Richard Pierce Thomas

Leadership and Small Business Consultant

I never set out to own a business. In fact, if someone would have asked me when I graduated from college, what were the top 100 things I would like to accomplish in my career, I’m pretty sure owning a business would not have been on the list.              

And yet, as I reflect on my career I realize that I always found myself in some form of partnership or sole proprietorship over the last twenty years. Who would’ve thought? Two things come to mind as I attempt to reconcile this: First, the opportunities to be entrepreneurial are pervasive. Truly, when I look at twists and turns of my career path, opportunity was always knocking at every corner.

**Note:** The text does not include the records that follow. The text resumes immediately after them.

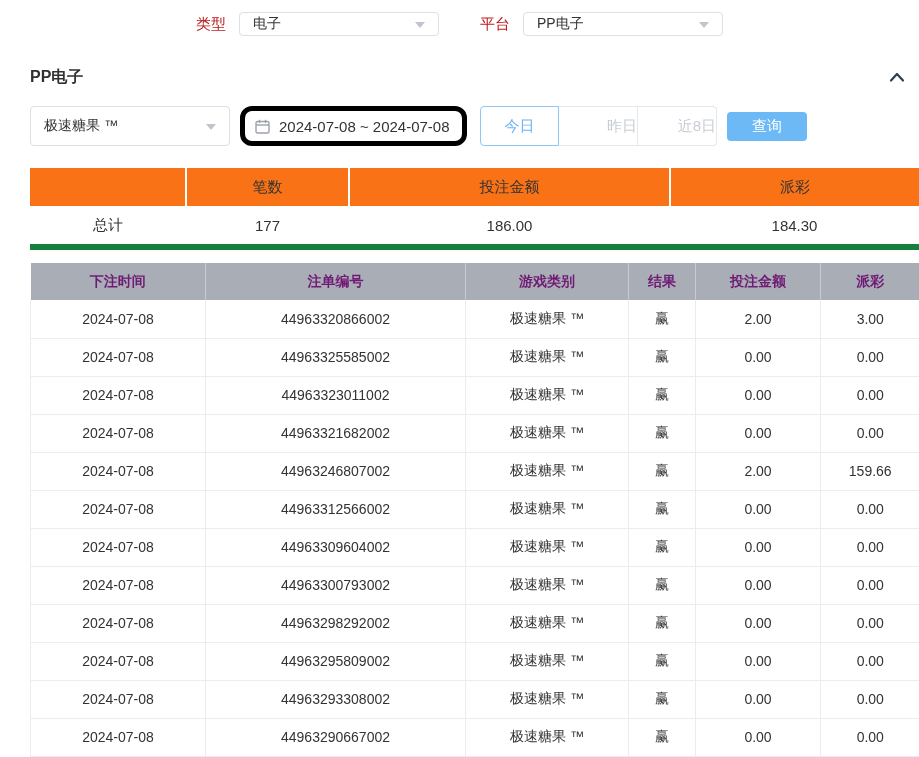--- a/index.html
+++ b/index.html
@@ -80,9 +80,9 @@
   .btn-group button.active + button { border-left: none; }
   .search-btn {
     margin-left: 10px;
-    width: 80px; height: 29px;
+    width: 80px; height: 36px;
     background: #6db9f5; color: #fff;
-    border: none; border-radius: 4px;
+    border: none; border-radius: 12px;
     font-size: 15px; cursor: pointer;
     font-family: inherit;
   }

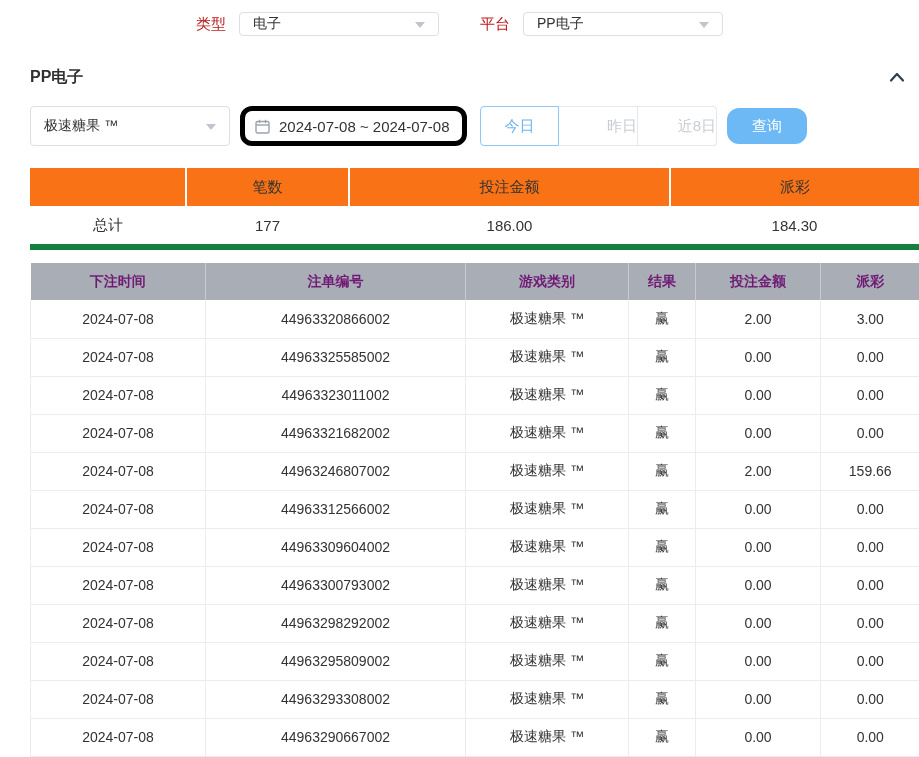--- a/index.html
+++ b/index.html
@@ -268,7 +268,7 @@
       </tr>
       <tr>
         <td>2024-07-08</td>
-        <td>44963246807002</td>
+        <td>67798584506922</td>
         <td>极速糖果 ™</td>
         <td>赢</td>
         <td>2.00</td>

Second, in spite of the political rhetoric that would try to convince otherwise, not only is there as much opportunity now as ever, it is expanding. Exponentially so. Certainly, we are seeing this in the technology sectors. Take mobile computing for example: The platforms have spawned a new generation of entrepreneurs creating applications and new uses for the devices at an exponential rate. Case in point, we have a young nephew in the family who left a full-time engineering position with a large company to team up with a few other guys to start a software development firm. They develop applications for iPhones and other mobile devices. To boot, he does this while managing to take months off at a time to travel the world every year. Go figure.

All of which leads to an issue that many business are just beginning to feel the effects from: the difficulty in recruiting, let alone retaining, young skilled talent. A recent survey conducted by Robert Half, a global specialized recruiting firm, queried over 300 small businesses on the top five challenges they face. The results were telling, with 60% of the respondents indicating the number one issue being the lack of skilled talent to fill jobs. This mirrors the key issue we hear among our client base as well.

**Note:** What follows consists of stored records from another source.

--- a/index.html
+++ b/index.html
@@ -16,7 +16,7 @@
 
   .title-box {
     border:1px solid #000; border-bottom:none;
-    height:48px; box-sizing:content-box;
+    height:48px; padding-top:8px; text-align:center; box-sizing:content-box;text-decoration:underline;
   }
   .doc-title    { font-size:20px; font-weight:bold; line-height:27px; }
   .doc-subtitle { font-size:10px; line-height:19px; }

While the causes of this issue are many, I believe they stem from a common problem—the inability of businesses today to engage with the new generation of leaders. Unlike the formative years in my career where it was the norm and generally the expectation that career advancement and business opportunities would come from within the company as long as I worked hard and was loyal, today’s emerging generation of leaders are wired entirely different. In today’s economy, it is the opposite that is the norm. This new generation of employees and leaders, also known as Millennials, prize entrepreneurialism over loyalty, smart work over hard work, and after having witnessed their parent’s generation suffer through successive rounds of company reorganizations, re-engineerings and off-shoring, they are acutely mindful of WIIFM (what’s-in-it-for-me). Further, they have been derided for their attitudes, given such labels as the trophy kids (referring to kids who get trophy’s in team sports whether earned or not), entitled generation, or narcissistic.

This is a topic that repeatedly comes up at our Generational Leadership workshops. When it does, my patent question is, “who made them that way?” That usually quiets the room. Unfortunately it doesn’t solve the problem and for the majority of business owners, the issue is more about getting their heads around what the true root cause of the problem is: who is the competition for the skilled talent? It is no longer just the competitor down the street or the one who is willing to offer the most perks or benefits. I contend that it is, surprisingly, this changing nature of the economy and the abundance of opportunities it offers for the entrepreneur. That is the true competition that business owners must be focused on. The answer to how to compete with it is simple, yet for many businesses, will be beyond their reach to implement—to create a wholesale change of culture that truly offers the opportunity for employees to act entrepreneurially and be rewarded for doing so. 

The answer for you business is equally as straight forward. Uncuff the entrepreneurs in your organization. Give them the room to challenge the status quo, and I am confident your success will not be accidental.

 

Rick Thomas is a Principal and Director of Human Capital at Pilot Wealth Management, a registered investment advisor in Oregon state. Leading their focus on the human component of building wealth, he consults and speaks to organizations across the country, focusing on individual and organizational achievement.